Оружие вытаскивают грешники, натягивают лука своего, чтобы перестрелять нищих, заколоть правых сердцем. Оружие их войдет в сердце их, и луки их сломаются.
Владимир Мономах, великий князь киевский (1113-1125), государственный и политический деятель

Там, где живет любовь

Уже пять лет «Джульетта и Ромео» в Национальном театр им. Леси Украинки — аншлаговый хит!
30 мая, 2019 - 10:23
В «РОМЕО И ДЖУЛЬЕТТЕ» ГЛАВНЫЕ РОЛИ ИСПОЛНЯЮТ ПРЕКРАСНЫЕ МОЛОДЫЕ АКТЕРЫ ШОРЕНА ШОНИЯ И КИРИЛЛ НИКОЛАЕВ / ФОТО ИРИНЫ СОМОВОЙ

Трагедию Шекспира поставил Кирилл Кашликов. В чем тайна успеха спектакля? На первый взгляд, поражает простота, даже нарочитая наивность режиссерской интерпретации: его Ромео и Джульетта — почти дети, полусовременные подростки, но на редкость целомудренные и искренние, впервые познающие любовь и сталкивающиеся с миром взрослых, в котором царит ненависть... Словом, главный посыл — «они другие» или по Ибсену: «Юность — это возмездие». Впрочем, именно такая трактовка лежит очень близко к хрестоматийным толкованиям первой серьезной шекспировской трагедии.

ИСХОДНЫЕ ДАННЫЕ:
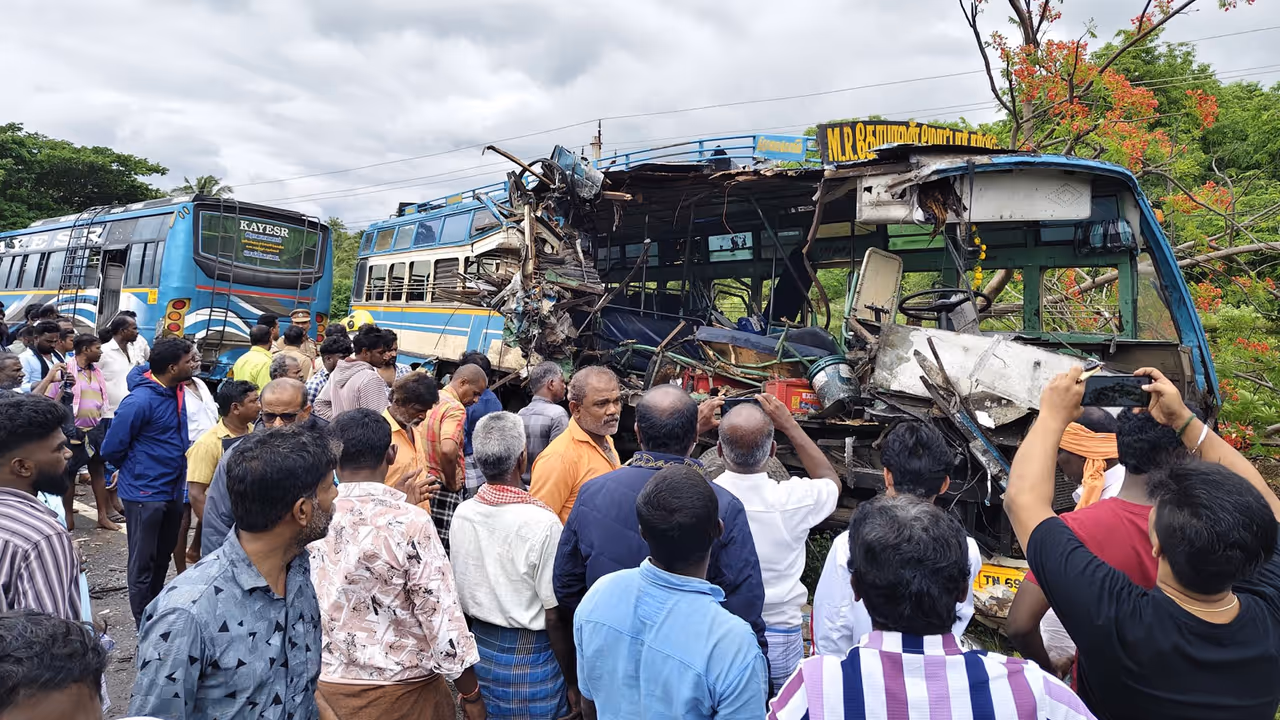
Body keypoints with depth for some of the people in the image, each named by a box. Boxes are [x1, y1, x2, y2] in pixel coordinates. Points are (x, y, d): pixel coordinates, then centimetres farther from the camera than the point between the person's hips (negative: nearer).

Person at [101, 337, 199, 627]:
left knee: (162, 558, 21)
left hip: (173, 490, 7)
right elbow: (112, 448, -14)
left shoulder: (176, 392, 2)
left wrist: (177, 472, 12)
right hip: (145, 493, -7)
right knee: (143, 563, 6)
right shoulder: (140, 401, -21)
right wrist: (137, 471, 1)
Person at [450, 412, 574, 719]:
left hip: (479, 648, 5)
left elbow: (459, 595, 5)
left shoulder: (461, 514, -7)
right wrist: (572, 681, -6)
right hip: (530, 656, -5)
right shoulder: (542, 522, -24)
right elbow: (555, 615, -19)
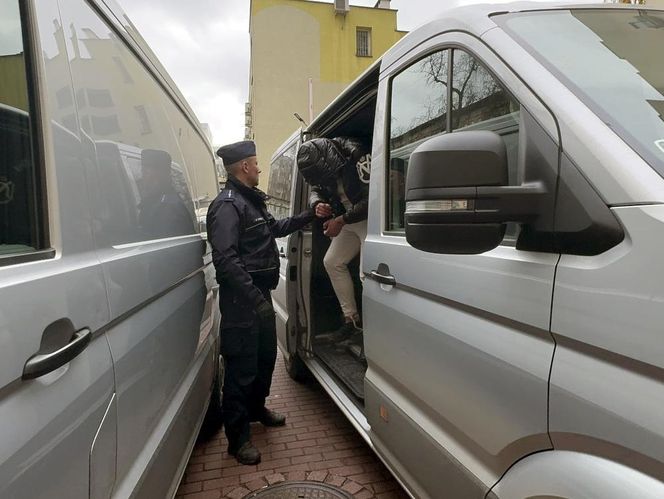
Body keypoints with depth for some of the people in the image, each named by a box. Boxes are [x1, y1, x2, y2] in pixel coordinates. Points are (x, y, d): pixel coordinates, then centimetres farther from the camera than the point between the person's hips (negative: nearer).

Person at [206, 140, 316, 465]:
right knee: (242, 368, -2)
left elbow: (276, 228, 31)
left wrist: (308, 216, 26)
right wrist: (255, 297, -28)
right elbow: (226, 258, -25)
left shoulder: (251, 201, 16)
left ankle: (256, 409, 43)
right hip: (241, 302, -10)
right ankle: (238, 438, 12)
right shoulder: (227, 205, -16)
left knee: (265, 356, 22)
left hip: (259, 295, 10)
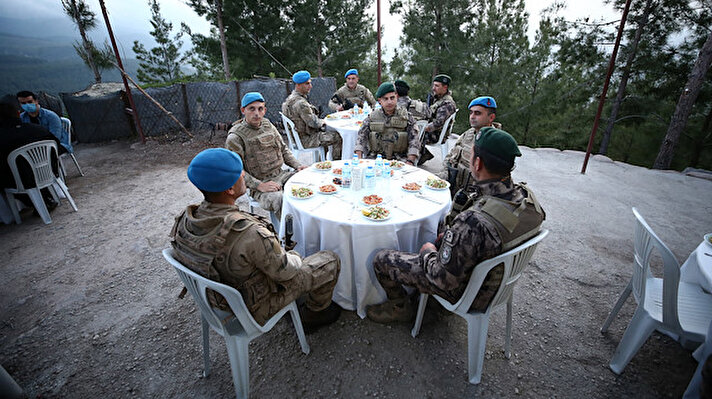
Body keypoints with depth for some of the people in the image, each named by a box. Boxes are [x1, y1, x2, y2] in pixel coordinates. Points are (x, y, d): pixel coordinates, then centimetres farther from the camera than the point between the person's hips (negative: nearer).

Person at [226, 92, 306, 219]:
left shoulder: (267, 124, 11)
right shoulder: (235, 137, -9)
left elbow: (283, 149, 19)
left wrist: (298, 165, 3)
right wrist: (259, 185, -22)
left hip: (281, 175, 7)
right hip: (259, 184, -6)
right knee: (280, 201, -36)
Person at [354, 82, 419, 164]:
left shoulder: (406, 117, 8)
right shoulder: (372, 117, 10)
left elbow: (414, 141, 1)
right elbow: (361, 137, 6)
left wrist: (410, 161, -15)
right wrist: (359, 159, -9)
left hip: (399, 160, 0)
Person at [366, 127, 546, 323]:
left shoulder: (473, 222, -41)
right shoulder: (526, 195, -15)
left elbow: (445, 280, -29)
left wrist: (428, 253, -10)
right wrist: (451, 236, 4)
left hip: (463, 289, -7)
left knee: (381, 259, 1)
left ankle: (400, 307, 28)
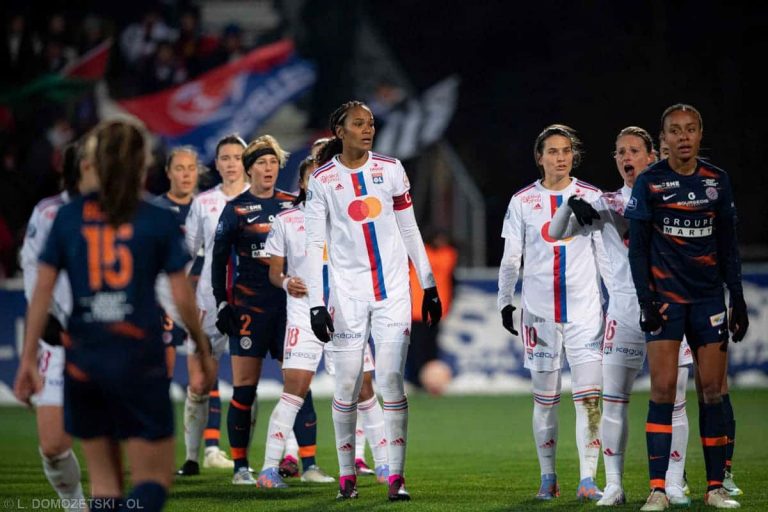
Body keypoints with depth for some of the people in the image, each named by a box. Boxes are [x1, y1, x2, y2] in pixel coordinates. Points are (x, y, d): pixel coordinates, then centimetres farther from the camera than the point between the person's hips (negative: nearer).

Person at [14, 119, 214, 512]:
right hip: (139, 361, -3)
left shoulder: (68, 217, 5)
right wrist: (202, 348, 14)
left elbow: (42, 292, 1)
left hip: (83, 359, 3)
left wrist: (28, 360, 4)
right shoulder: (159, 222, -1)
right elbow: (182, 297, -1)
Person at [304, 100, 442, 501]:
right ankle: (347, 476, 12)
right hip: (347, 292, -1)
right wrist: (316, 305, -9)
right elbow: (314, 245, -3)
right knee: (347, 384, 1)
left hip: (393, 289, 1)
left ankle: (396, 478, -4)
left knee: (391, 380, -5)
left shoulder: (390, 169, 5)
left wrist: (429, 286, 11)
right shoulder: (322, 179, -2)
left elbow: (409, 231, 12)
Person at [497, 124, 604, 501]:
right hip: (539, 311, 0)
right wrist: (505, 301, 5)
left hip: (585, 310, 0)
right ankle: (548, 479, 14)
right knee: (545, 400, 5)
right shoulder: (522, 201, 4)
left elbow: (605, 254, 9)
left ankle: (587, 481, -7)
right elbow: (511, 258, 9)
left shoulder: (591, 197, 5)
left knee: (589, 397, -8)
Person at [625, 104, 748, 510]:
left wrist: (738, 300, 8)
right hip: (665, 297, -3)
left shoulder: (717, 181, 6)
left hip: (709, 298, 3)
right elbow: (637, 248, -1)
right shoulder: (649, 183, -2)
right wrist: (646, 301, -9)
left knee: (712, 390, 1)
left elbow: (728, 246, 11)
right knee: (663, 389, -9)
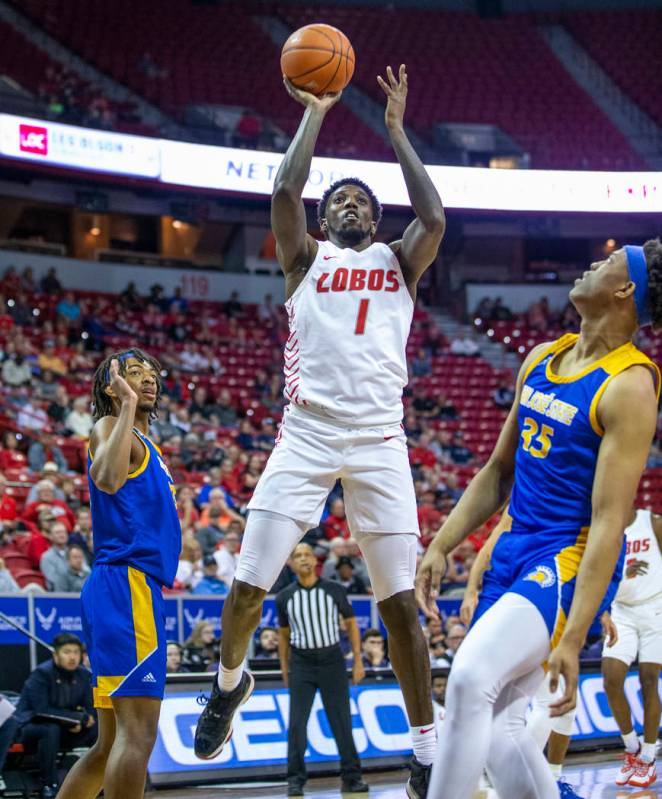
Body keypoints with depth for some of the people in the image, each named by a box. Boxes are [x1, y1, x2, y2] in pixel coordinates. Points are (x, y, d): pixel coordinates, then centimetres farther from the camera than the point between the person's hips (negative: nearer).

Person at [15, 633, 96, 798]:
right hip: (30, 727, -6)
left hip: (65, 731, 6)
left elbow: (91, 710, -1)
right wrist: (79, 717, -25)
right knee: (51, 729, -38)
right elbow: (42, 711, -26)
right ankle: (48, 785, -28)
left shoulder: (84, 675, -2)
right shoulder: (41, 674, -18)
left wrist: (80, 722, -24)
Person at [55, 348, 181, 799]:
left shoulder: (144, 443, 25)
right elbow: (108, 478, -26)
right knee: (138, 731, -17)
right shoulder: (109, 427, -2)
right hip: (125, 582, -10)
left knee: (112, 744, 12)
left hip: (139, 588, 10)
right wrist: (127, 406, -21)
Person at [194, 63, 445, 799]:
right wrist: (313, 114, 6)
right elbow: (284, 194, -3)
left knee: (400, 600, -3)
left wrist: (395, 129, 4)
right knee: (248, 587, -4)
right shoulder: (306, 259, 14)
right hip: (307, 435, 0)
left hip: (379, 441, 0)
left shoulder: (398, 263, 17)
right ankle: (230, 681, 28)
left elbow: (434, 218, -2)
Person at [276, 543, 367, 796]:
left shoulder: (334, 590, 0)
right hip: (301, 662, 1)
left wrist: (358, 661, 2)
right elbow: (283, 633, 13)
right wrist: (284, 669, 11)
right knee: (297, 723, -5)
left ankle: (351, 777, 7)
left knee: (342, 720, -1)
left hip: (332, 660, -1)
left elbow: (351, 623, 6)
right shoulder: (284, 597, 3)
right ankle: (296, 779, 2)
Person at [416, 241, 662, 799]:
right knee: (499, 727, 6)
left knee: (471, 678, -27)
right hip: (515, 548, 8)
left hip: (568, 561, -8)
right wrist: (441, 546, 9)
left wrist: (572, 637, -25)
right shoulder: (540, 360, 9)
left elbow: (609, 521, -20)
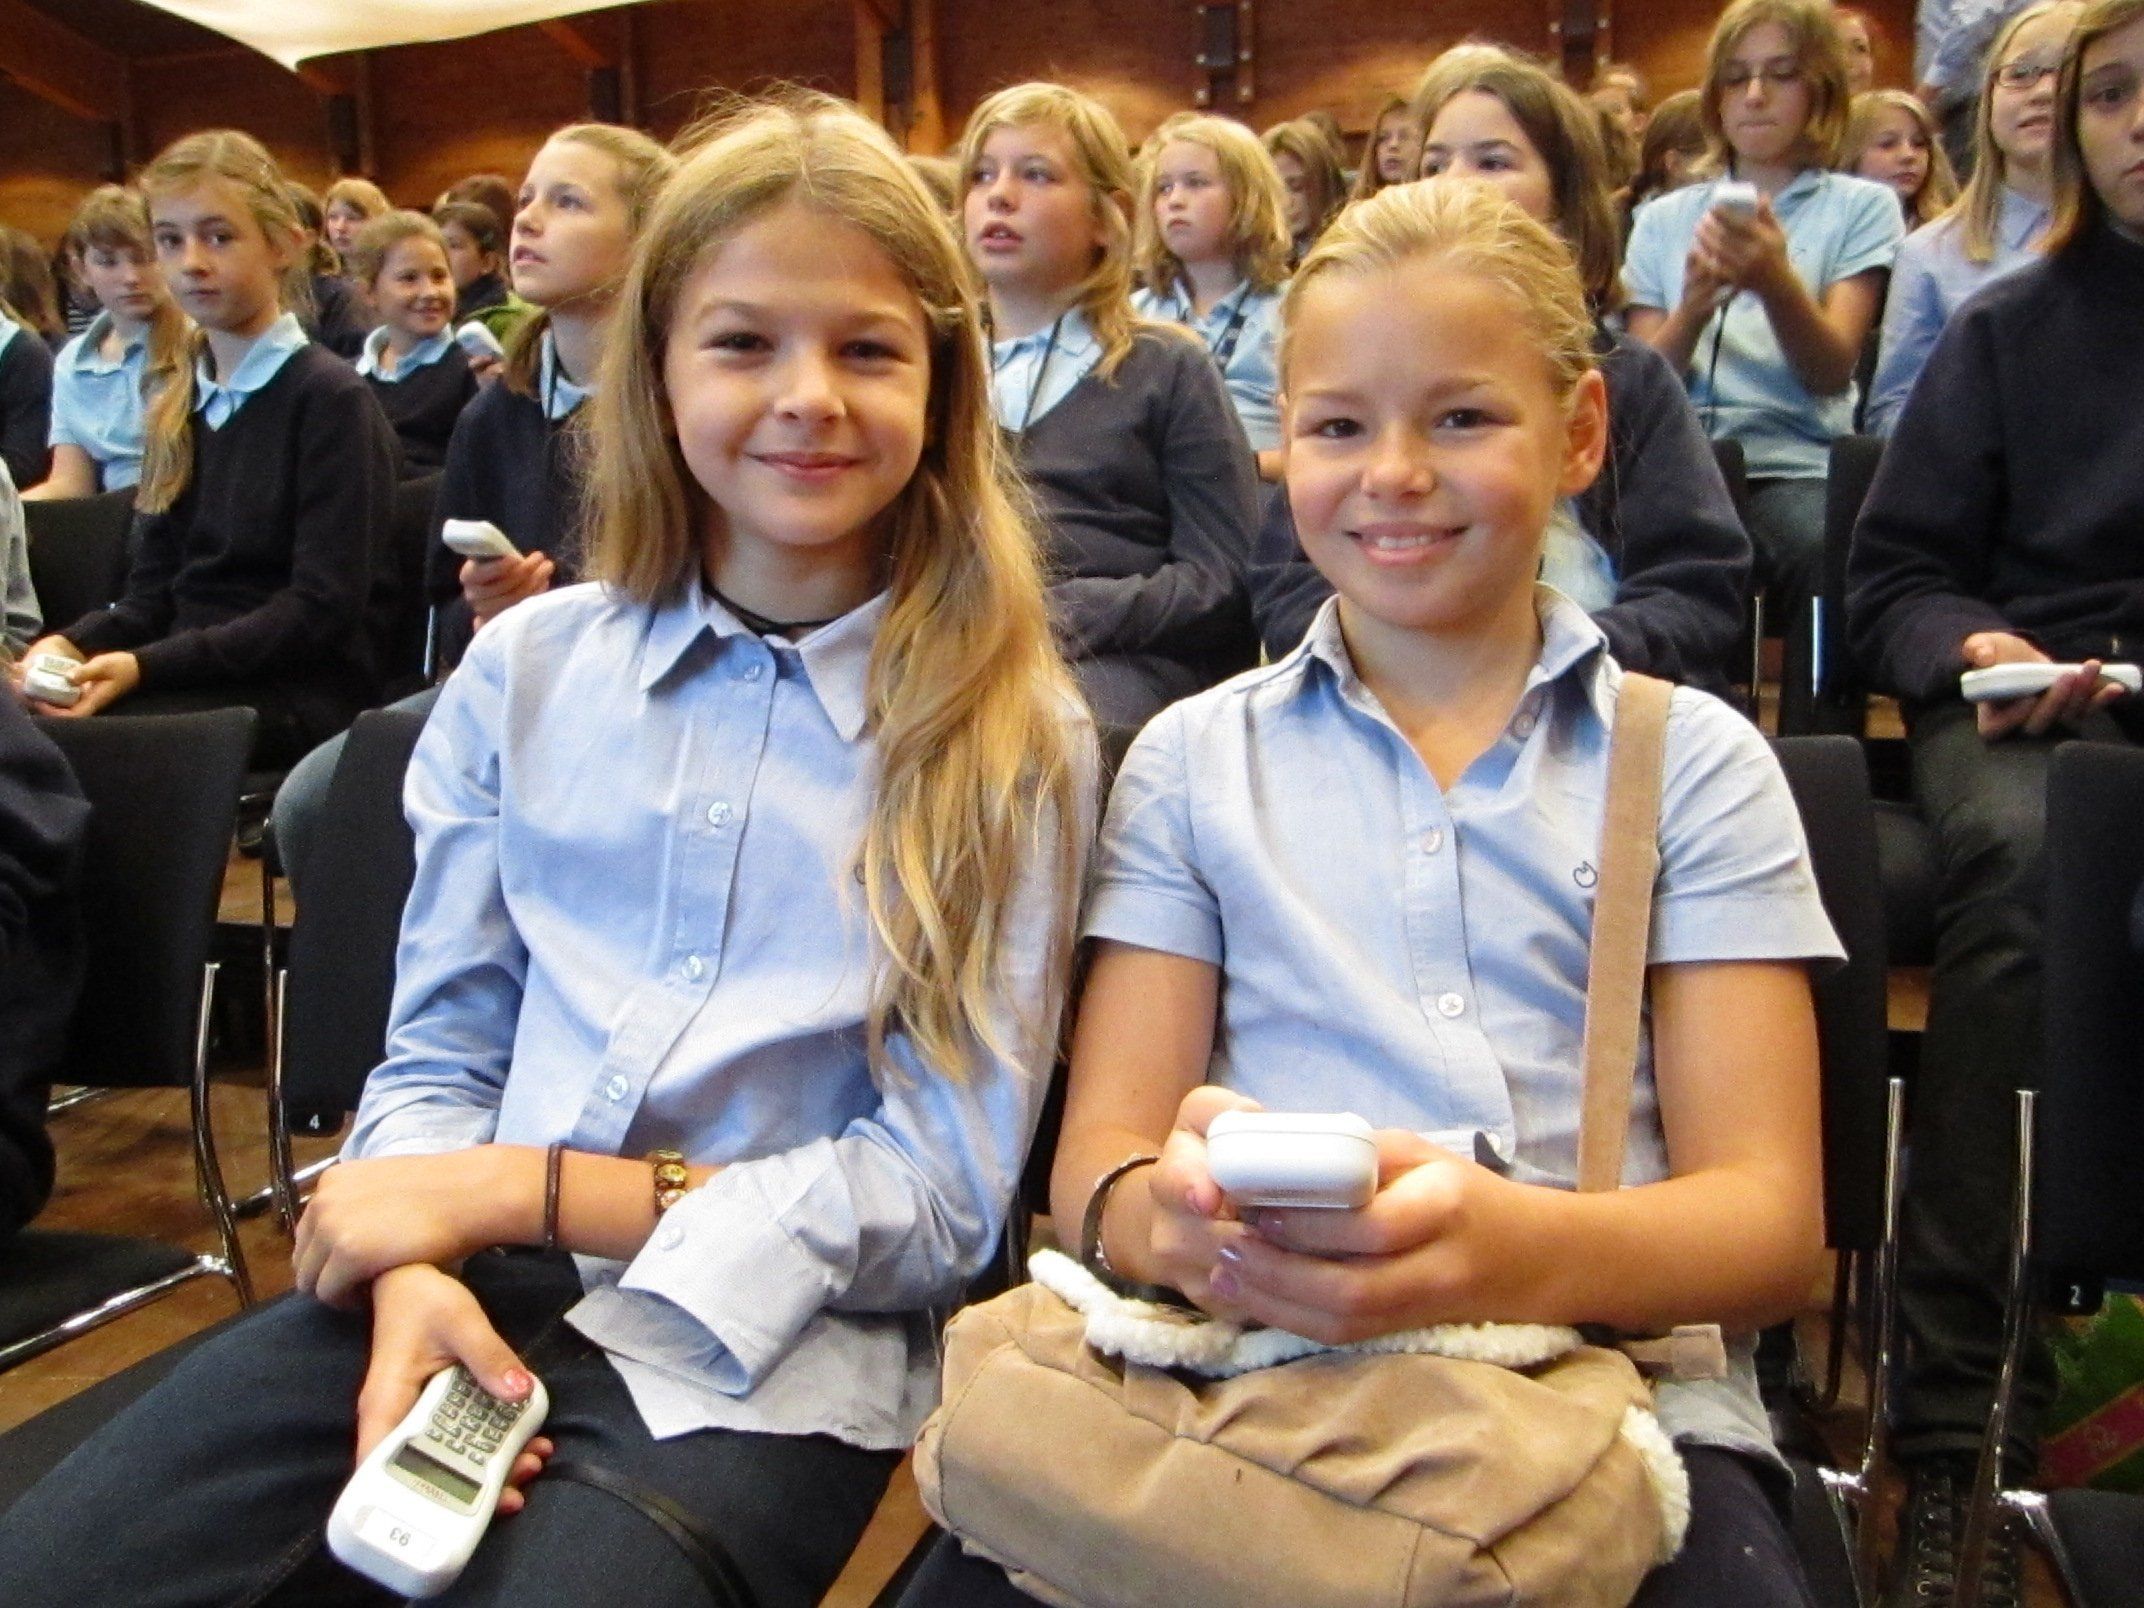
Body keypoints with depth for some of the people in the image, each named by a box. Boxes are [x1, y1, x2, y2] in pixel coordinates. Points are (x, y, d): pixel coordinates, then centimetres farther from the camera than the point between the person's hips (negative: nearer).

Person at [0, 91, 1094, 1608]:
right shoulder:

ЧТО СДЕЛАТЬ:
[A] Отредактируйте часть текста о спектакле: начните со слов «Владимир Мономах, великий» и остановитесь после слов «серьезной шекспировской трагедии.», заменив «целомудренные» на «чистые».
[B] Преобразуйте строки листинга с координатами в нумерованный список. Начните со строки, где есть «left hip: (709, 298, 3)», остановитесь после строки с «right knee: (663, 389, -9)» и пропустите пустые строки.

ОТВЕТЫ К ЗАДАНИЯМ:
[A]
Владимир Мономах, великий князь киевский (1113-1125), государственный и политический деятель

Там, где живет любовь

Уже пять лет «Джульетта и Ромео» в Национальном театр им. Леси Украинки — аншлаговый хит!
30 мая, 2019 - 10:23
В «РОМЕО И ДЖУЛЬЕТТЕ» ГЛАВНЫЕ РОЛИ ИСПОЛНЯЮТ ПРЕКРАСНЫЕ МОЛОДЫЕ АКТЕРЫ ШОРЕНА ШОНИЯ И КИРИЛЛ НИКОЛАЕВ / ФОТО ИРИНЫ СОМОВОЙ

Трагедию Шекспира поставил Кирилл Кашликов. В чем тайна успеха спектакля? На первый взгляд, поражает простота, даже нарочитая наивность режиссерской интерпретации: его Ромео и Джульетта — почти дети, полусовременные подростки, но на редкость чистые и искренние, впервые познающие любовь и сталкивающиеся с миром взрослых, в котором царит ненависть... Словом, главный посыл — «они другие» или по Ибсену: «Юность — это возмездие». Впрочем, именно такая трактовка лежит очень близко к хрестоматийным толкованиям первой серьезной шекспировской трагедии.

[B]
1. left hip: (709, 298, 3)
2. right elbow: (637, 248, -1)
3. right shoulder: (649, 183, -2)
4. right wrist: (646, 301, -9)
5. left knee: (712, 390, 1)
6. left elbow: (728, 246, 11)
7. right knee: (663, 389, -9)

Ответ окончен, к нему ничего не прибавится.